There were a couple of moments on the course where I flashed back to two years ago– heavier, slower, no clue what I was doing… and felt so grateful for the amount of work and improvement I’ve managed since then. Even on a terrible day where everything hurt and I was exhausted.. I was 2 minutes/mile faster. I finished the race almost 40 minutes faster than last time and more importantly, know how to put it in context. I’m on week 14 of 18 weeks of hard training– of course I feel like crap. I smiled a couple of times when I saw parts of the course I remember feeling absolutely defeated last time because although I hurt, there was no way this race was going to defeat me.
The 30k met up with slower half marathon runners with about 5 miles to go. I decided that since I was running slow I would encourage all the half marathoners. I ran by 2 guys in their 40s who were running slower than me but didn’t look too miserable so I said, “great job gentlemen, keep it up! almost there.” Well, what an ass! It’s not ok to say that to guys, 3 miles from the finish when you’re bouncing by them in spandex. In fact, it’s kind of mean. But I was trying to be nice, promise! They sort of laughed and said, “well you look good…” I’m assuming they meant my running form and excellent stride.
I also found myself wanting to chat this race. I chatted with the girl for the first 5 miles and found a couple of friends along the way. I’m not normally a race-chatter but it was nice. It helped to take my mind off of the pain. It was also a pretty course– I love the Delta. The vineyards are changing colors, there were some cool birds and I love rural California. Since I couldn’t disassociate from the pain like normal I was glad for distractions.
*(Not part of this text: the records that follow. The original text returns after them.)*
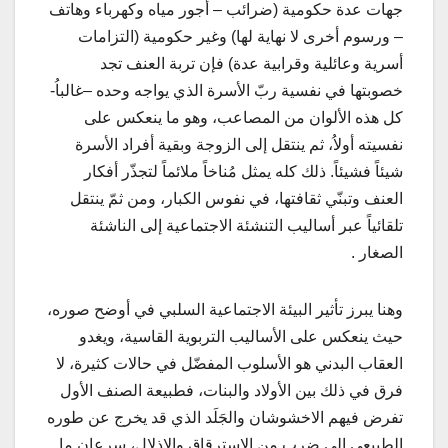
جهات عدة حكومية (ضرائب – أجور مياه وكهرباء وهاتف
– ورسوم أخرى لا نهاية لها) وغير حكومية (التزامات
أسرية وعائلية وقرابية عدة) فإن تربة العنف تجد
خصوبتها في نفسية ربّ الأسرة الذي يواجه وحده –غالباُ-
كل هذه الألوان من المصاعب، وهو ما ينعكس على
نفسيته أولاُ، ثم ينتقل إلى الزوجة وبقية أفراد الأسرة
شيئاً فشيئاً. ذلك كله يمثل مُناخاً ملائماً لتجذّر أفكار
العنف وتبنّي ثقافتها، في نفوس الكبار، ومن ثمّ ينتقل
تلقائياً عبر أساليب التنشئة الاجتماعية إلى الناشئة
الصغار .
وهنا يبرز تأثير البيئة الاجتماعية السلبي في أوضح صوره،
حيث ينعكس على الأساليب التربوية القاسية، ويغدو
العقاب البدني هو الأسلوب المفضّل في حالات كثيرة، لا
فرق في ذلك بين الأولاد والبنات، فطبيعة الصنف الأول
تفرض فيهم الاخشوشان والجَلَد الذي قد يخرج عن طوره
الطبيعي إلى ضرب من الاسترقاق والإذلال، سرعان ما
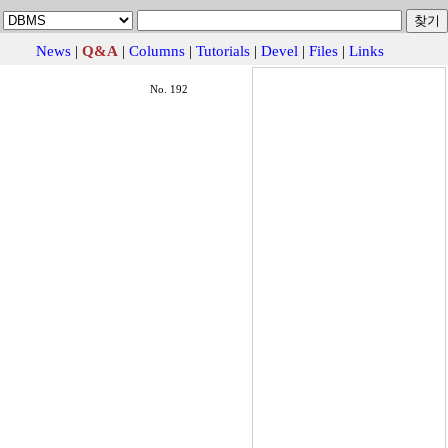
News
|
Q&A
|
Columns
|
Tutorials
|
Devel
|
Files
|
Links
No. 192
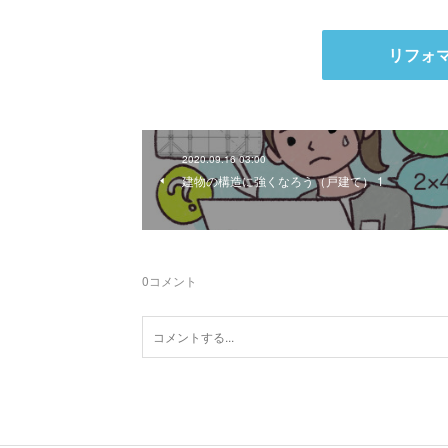
リフォ
2020.09.16 03:00
建物の構造に強くなろう（戸建て） 1
0
コメント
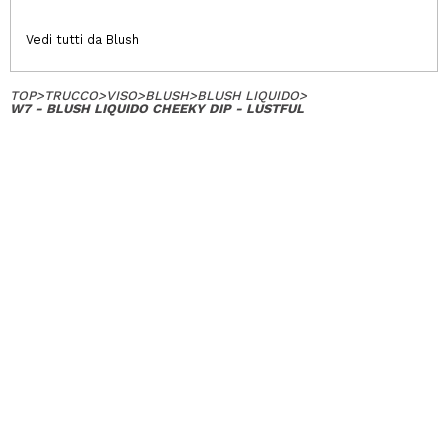
Vedi tutti da Blush
TOP
>
TRUCCO
>
VISO
>
BLUSH
>
BLUSH LIQUIDO
>
W7 - BLUSH LIQUIDO CHEEKY DIP - LUSTFUL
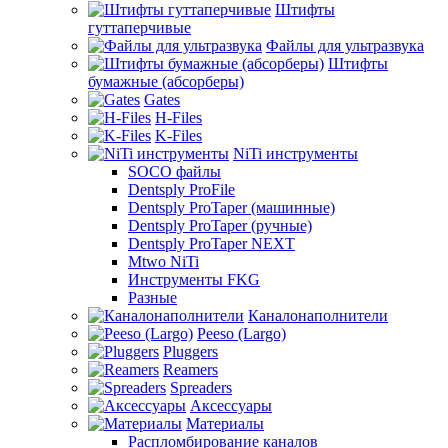
Штифты
гуттаперчивые
Файлы для ультразвука
Штифты
бумажные (абсорберы)
Gates
H-Files
K-Files
NiTi инструменты
SOCO файлы
Dentsply ProFile
Dentsply ProTaper (машинные)
Dentsply ProTaper (ручные)
Dentsply ProTaper NEXT
Mtwo NiTi
Инструменты FKG
Разные
Каналонаполнители
Peeso (Largo)
Pluggers
Reamers
Spreaders
Аксессуары
Материалы
Распломбирование каналов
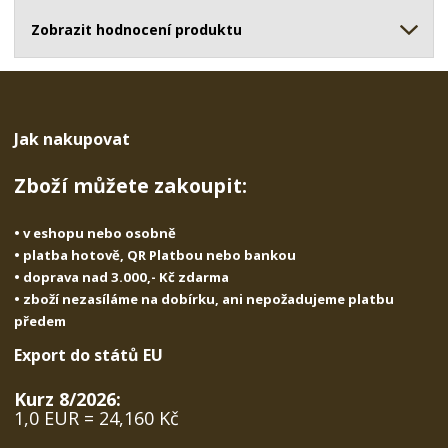
ž
o
č
s
ž
Zobrazit hodnocení produktu
e
t
s
t
v
t
í
v
í
Jak nakupovat
Zboží můžete zakoupit:
• v eshopu nebo osobně
• platba hotově, QR Platbou nebo bankou
• doprava nad 3.000,- Kč zdarma
• zboží nezasíláme na dobírku, ani nepožadujeme platbu
předem
Export do států EU
Kurz 8/2026:
1,0 EUR = 24,160 Kč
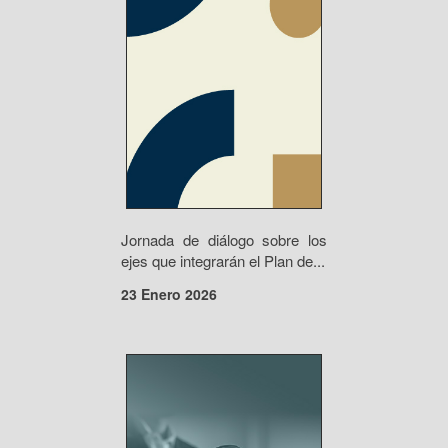
Jornada de diálogo sobre los
ejes que integrarán el Plan de...
23 Enero 2026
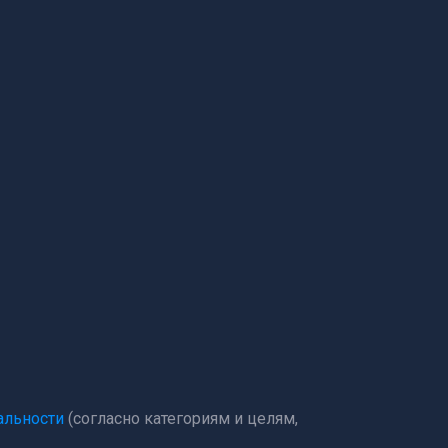
альности
(согласно категориям и целям,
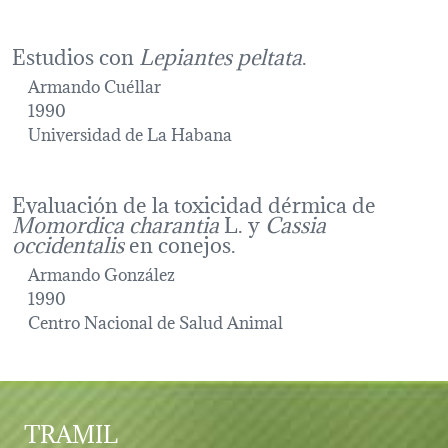
Estudios con
Lepiantes peltata
.
Armando Cuéllar
1990
Universidad de La Habana
Evaluación de la toxicidad dérmica de
Momordica charantia
L. y
Cassia
occidentalis
en conejos.
Armando González
1990
Centro Nacional de Salud Animal
TRAMIL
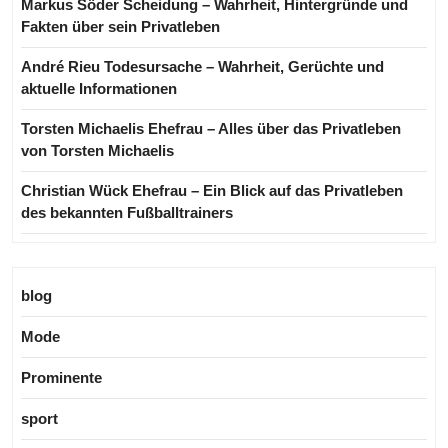
Markus Söder Scheidung – Wahrheit, Hintergründe und
Fakten über sein Privatleben
André Rieu Todesursache – Wahrheit, Gerüchte und
aktuelle Informationen
Torsten Michaelis Ehefrau – Alles über das Privatleben
von Torsten Michaelis
Christian Wück Ehefrau – Ein Blick auf das Privatleben
des bekannten Fußballtrainers
blog
Mode
Prominente
sport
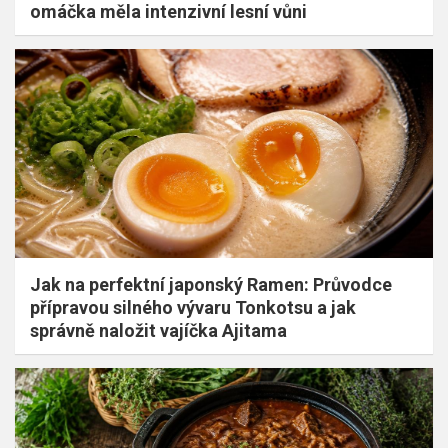
omáčka měla intenzivní lesní vůni
Jak na perfektní japonský Ramen: Průvodce
přípravou silného vývaru Tonkotsu a jak
správně naložit vajíčka Ajitama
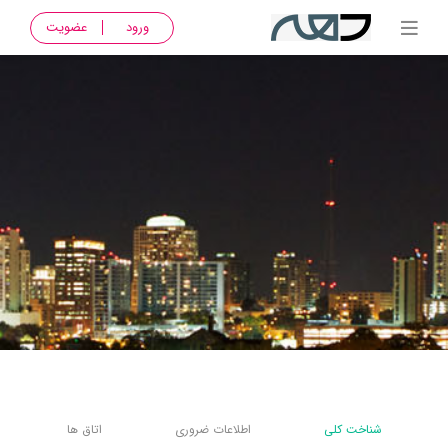
ورود
عضویت
شناخت کلی
اطلاعات ضروری
اتاق ها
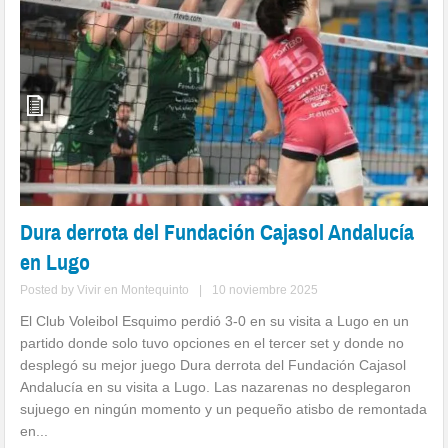
Dura derrota del Fundación Cajasol Andalucía
en Lugo
Posted by
Vivir en Montequinto
|
10 noviembre 2025
El Club Voleibol Esquimo perdió 3-0 en su visita a Lugo en un
partido donde solo tuvo opciones en el tercer set y donde no
desplegó su mejor juego Dura derrota del Fundación Cajasol
Andalucía en su visita a Lugo. Las nazarenas no desplegaron
sujuego en ningún momento y un pequeño atisbo de remontada
en...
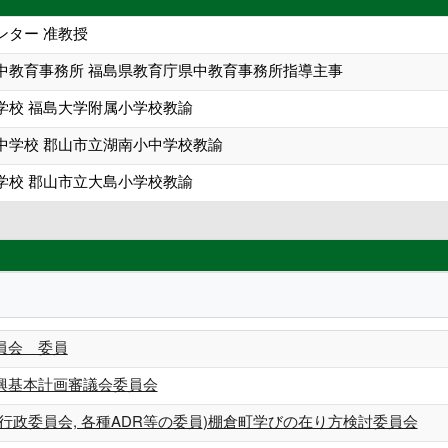
ンター 准教授
中教育事務所 福島県教育庁県中教育事務所指導主事
学校 福島大学附属小学校教諭
中学校 郡山市立湖南小中学校教諭
学校 郡山市立大島小学校教諭
員会 委員
興基本計画審議会委員会
行政委員会, 各種ADR等の委員)棚倉町学びの在り方検討委員会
Once the race finally ended (and I finished with a 9:00 pace– not, not, not very good but whatever, it’s fine) I got a Saucony shirt from the booth since I raced in Sauconys and hung out with my coach JackAlberto (who rocked the 30k at a 5:28 pace) and his wife. He was really encouraging and reminded me to chill out a little. I ended up with 19.6 miles on the day which is good.
And so, although my time doesn’t reflect progress, here are some things I’ve learned from this race:
1. Although it wasn’t my day I have made tremendous strides in two years. In context, today’s time is good.
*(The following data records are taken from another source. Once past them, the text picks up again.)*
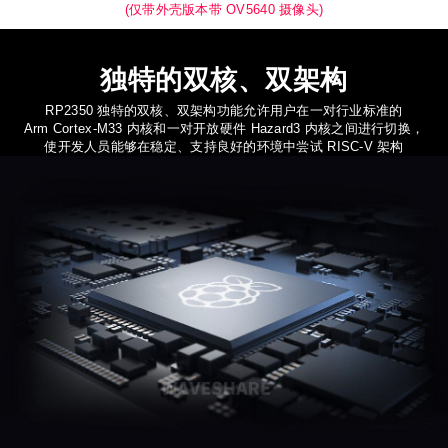
(仅带外壳版本带 OV5640 摄像头)
独特的双核、双架构
RP2350 独特的双核、双架构功能允许用户在一对行业标准的
Arm Cortex-M33 内核和一对开放硬件 Hazard3 内核之间进行切换，
使开发人员能够在稳定、支持良好的环境中尝试 RISC-V 架构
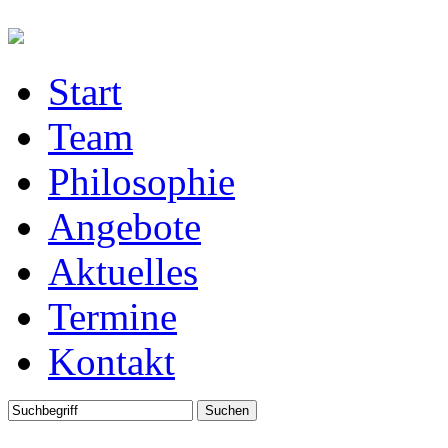
Start
Team
Philosophie
Angebote
Aktuelles
Termine
Kontakt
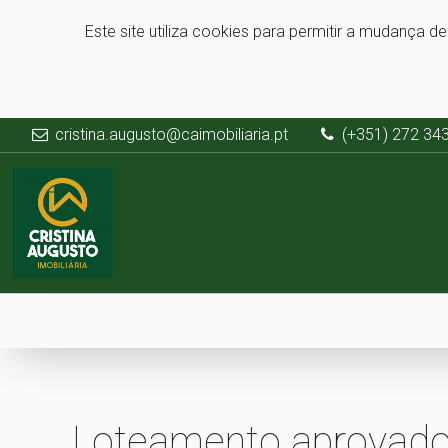
Este site utiliza cookies para permitir a mudança d
cristina.augusto@caimobiliaria.pt
(+351) 272 34
Loteamento aprovado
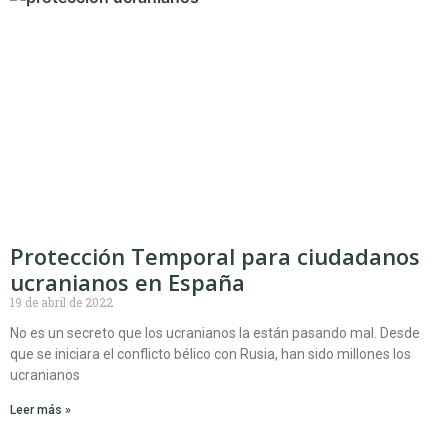
Protección Temporal para ciudadanos
ucranianos en España
19 de abril de 2022
No es un secreto que los ucranianos la están pasando mal. Desde
que se iniciara el conflicto bélico con Rusia, han sido millones los
ucranianos
Leer más »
2. I can run when it hurts and I don’t enjoy it.
3. I’m burned out and so, so ready to taper. I need some pop back in my legs.
4. Carrying my own water works for me. It’s mildly annoying but it works.
5. Cheering for dudes as you pass them is mean and condescending.
6. One bad race isn’t necessarily indicative of the full picture. Put your race in context with the rest of your life and make sure to consider all the other factors– sleep, food, amount of miles run, etc.
7. It’s just a race.
This week my mileage comes down into the 50s. I’m so excited. No double days or bone-crushing hunger or getting up at 4. Awesome. 4 weeks until CIM. Crazy. In some ways I’m so ready to be done– I can’t wait for running to fit into my life instead of fitting my life into running but on the other hand… I have loved training hard. 28 days!